BACKGROUND AND AIMS: CanCARE is a Canadian multicenter, prospective cohort study that enrolled SGLT2 inhibitor-naïve adult patients with T2DM, with HbA1c ≥7% on a stable anti-hyperglycemic agent (AHA) regimen at baseline and eGFR ≥ 60 mL/min/1.73m2 , who were initiated on CANA as part of their usual treatment.
MATERIALS AND METHODS: This real-world (RW) study assessed the effectiveness and safety outcomes of the enrolled cohort of 527 subjects (mean age 60.7 yrs, mean baseline A1c 8.3%) over 12 months.

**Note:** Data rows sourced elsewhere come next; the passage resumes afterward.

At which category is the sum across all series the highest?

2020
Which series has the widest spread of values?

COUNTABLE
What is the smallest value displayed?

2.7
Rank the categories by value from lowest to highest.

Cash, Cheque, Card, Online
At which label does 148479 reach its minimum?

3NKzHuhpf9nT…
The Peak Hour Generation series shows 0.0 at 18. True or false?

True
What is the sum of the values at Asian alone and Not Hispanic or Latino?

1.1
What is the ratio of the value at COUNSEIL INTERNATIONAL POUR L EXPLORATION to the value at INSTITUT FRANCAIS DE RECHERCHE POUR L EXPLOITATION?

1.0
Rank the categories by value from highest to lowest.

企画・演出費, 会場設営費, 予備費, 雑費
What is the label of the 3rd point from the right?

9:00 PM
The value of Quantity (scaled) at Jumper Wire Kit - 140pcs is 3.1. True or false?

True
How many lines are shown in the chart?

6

RESULTS: Mean A1c reduction was -1.06 (1.12), with an observed dose response: -0.96 for CANA 100mg, -1.20 for CANA 300mg. 84.9%, 57.9% and 33% of subjects experienced >0%, ≥3%, ≥5% weight loss, respectively. Overall, 38.8% of subjects achieved A1c <7.0%, while 41% achieved the composite endpoint of A1c reduction ≥ 0.5%, body weight loss ≥ 3%. 17.9% subjects discontinued CANA. Safety data showed 37.4% subjects had ≥ 1 Adverse Event (AE), 3.5% had serious AEs, 14.5% had AEs special Interest: GMI (9.5%), polyuria (3.7%), UTI (1.5%), severe hypoglycemia (0.9%) and volume-related AE (0.7%). No reports to date of diabetic ketoacidosis or amputations.
CONCLUSIONS: CANA shows sustained, clinical meaningful improvement in cardiometabolic (CM) parameters in the RW, confirming findings from Phase 3 trials.